GOAL OF THE EXERCISE:
Beneath this instruction is a block of data; output from it exactly the lines that run from the one containing "text_box [80, 864, 1930, 942]" through the one containing "Page size: 1500x845.", inclusive.

DATA RECORDS:
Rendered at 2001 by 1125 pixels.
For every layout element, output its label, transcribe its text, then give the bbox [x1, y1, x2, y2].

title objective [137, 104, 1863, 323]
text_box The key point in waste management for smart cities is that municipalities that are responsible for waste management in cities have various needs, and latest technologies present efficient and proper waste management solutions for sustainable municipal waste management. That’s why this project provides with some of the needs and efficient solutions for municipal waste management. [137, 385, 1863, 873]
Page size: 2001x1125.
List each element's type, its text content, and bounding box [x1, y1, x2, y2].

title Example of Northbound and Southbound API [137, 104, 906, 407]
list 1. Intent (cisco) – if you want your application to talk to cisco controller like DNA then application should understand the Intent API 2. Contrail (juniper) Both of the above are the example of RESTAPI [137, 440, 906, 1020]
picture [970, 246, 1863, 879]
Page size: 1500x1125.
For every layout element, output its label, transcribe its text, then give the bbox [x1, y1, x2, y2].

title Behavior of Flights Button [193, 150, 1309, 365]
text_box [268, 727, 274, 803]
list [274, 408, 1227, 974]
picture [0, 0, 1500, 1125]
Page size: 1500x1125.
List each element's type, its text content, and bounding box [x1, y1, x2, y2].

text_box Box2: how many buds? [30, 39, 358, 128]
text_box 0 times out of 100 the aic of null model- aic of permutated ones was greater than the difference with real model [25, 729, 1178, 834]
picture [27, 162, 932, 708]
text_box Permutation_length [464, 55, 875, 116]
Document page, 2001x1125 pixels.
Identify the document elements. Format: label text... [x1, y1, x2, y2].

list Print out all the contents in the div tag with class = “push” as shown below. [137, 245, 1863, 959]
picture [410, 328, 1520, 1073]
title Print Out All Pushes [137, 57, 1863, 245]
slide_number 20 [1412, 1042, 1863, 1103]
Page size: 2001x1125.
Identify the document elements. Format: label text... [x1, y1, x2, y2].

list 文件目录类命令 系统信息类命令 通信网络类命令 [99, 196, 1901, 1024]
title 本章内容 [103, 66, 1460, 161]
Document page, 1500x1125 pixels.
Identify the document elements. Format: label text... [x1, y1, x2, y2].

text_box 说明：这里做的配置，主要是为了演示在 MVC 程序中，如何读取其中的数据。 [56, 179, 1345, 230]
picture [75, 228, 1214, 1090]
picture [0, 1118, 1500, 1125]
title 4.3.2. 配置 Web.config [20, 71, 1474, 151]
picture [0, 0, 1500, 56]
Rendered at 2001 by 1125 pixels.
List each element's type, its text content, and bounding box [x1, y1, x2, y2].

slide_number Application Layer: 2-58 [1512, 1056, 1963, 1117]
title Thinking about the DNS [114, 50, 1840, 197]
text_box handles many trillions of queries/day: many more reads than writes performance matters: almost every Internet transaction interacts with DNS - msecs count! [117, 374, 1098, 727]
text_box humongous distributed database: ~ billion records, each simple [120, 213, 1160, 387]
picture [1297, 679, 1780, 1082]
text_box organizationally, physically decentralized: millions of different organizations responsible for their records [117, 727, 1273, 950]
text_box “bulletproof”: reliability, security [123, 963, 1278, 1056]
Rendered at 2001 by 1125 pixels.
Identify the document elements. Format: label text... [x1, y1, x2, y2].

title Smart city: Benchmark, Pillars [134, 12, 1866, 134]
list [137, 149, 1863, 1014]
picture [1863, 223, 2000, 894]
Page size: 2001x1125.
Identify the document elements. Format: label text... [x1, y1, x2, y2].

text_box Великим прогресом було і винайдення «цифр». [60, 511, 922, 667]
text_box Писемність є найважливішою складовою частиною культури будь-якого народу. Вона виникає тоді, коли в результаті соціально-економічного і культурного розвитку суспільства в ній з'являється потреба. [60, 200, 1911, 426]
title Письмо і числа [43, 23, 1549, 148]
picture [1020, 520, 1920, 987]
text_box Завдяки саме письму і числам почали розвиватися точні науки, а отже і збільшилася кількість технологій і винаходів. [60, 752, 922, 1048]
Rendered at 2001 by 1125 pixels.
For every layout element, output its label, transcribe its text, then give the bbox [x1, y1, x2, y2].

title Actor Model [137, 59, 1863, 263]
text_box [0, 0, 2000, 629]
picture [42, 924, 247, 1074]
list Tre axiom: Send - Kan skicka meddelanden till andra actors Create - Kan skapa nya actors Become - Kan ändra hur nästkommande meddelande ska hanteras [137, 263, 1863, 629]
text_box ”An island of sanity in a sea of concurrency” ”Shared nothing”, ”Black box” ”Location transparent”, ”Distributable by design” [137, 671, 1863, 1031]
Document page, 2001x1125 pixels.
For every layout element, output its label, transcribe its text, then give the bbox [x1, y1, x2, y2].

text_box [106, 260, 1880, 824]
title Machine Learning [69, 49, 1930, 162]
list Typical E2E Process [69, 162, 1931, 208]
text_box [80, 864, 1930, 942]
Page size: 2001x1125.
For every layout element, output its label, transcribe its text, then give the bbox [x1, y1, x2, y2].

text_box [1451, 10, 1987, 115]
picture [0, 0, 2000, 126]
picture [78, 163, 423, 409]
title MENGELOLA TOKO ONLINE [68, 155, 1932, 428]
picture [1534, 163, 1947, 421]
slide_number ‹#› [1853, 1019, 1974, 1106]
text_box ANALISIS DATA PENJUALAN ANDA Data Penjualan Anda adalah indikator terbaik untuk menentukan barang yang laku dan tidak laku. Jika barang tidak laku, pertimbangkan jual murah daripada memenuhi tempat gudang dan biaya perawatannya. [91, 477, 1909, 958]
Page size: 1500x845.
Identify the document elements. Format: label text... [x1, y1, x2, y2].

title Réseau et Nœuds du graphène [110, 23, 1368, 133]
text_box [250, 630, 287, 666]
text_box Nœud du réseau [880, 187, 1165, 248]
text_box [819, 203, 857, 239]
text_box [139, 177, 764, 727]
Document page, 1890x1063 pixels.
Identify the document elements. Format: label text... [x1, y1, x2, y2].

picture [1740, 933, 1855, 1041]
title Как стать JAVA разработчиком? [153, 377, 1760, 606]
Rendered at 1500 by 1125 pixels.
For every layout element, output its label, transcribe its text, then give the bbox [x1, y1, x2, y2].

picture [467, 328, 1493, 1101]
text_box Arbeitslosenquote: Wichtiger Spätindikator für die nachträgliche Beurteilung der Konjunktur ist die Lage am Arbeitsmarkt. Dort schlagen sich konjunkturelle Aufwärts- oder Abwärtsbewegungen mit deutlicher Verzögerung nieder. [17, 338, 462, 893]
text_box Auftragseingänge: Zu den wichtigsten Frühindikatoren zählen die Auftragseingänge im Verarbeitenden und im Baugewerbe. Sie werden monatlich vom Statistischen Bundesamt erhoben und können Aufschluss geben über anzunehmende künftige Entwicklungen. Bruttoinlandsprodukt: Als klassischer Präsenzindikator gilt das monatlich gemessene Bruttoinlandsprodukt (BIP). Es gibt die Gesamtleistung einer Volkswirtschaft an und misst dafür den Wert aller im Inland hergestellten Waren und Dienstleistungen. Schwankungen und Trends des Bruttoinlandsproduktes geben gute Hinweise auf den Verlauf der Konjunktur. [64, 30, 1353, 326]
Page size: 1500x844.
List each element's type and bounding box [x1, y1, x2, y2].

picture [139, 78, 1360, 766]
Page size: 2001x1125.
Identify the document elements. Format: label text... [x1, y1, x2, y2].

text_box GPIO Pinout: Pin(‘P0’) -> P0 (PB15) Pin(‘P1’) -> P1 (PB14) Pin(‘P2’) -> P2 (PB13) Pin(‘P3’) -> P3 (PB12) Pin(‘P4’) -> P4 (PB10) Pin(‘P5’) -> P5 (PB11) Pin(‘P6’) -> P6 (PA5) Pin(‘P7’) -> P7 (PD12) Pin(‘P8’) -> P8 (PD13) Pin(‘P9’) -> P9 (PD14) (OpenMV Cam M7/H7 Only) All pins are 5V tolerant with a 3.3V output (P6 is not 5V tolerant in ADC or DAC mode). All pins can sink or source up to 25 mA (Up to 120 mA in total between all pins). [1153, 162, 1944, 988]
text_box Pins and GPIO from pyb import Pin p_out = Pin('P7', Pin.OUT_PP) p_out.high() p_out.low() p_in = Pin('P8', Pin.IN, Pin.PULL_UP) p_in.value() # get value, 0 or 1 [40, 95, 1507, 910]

RESPONSE TO THE TASK:
text_box [80, 864, 1930, 942]
Page size: 2001x1125.
For every layout element, output its label, transcribe its text, then give the bbox [x1, y1, x2, y2].

text_box [1451, 10, 1987, 115]
picture [0, 0, 2000, 126]
picture [78, 163, 423, 409]
title MENGELOLA TOKO ONLINE [68, 155, 1932, 428]
picture [1534, 163, 1947, 421]
slide_number ‹#› [1853, 1019, 1974, 1106]
text_box ANALISIS DATA PENJUALAN ANDA Data Penjualan Anda adalah indikator terbaik untuk menentukan barang yang laku dan tidak laku. Jika barang tidak laku, pertimbangkan jual murah daripada memenuhi tempat gudang dan biaya perawatannya. [91, 477, 1909, 958]
Page size: 1500x845.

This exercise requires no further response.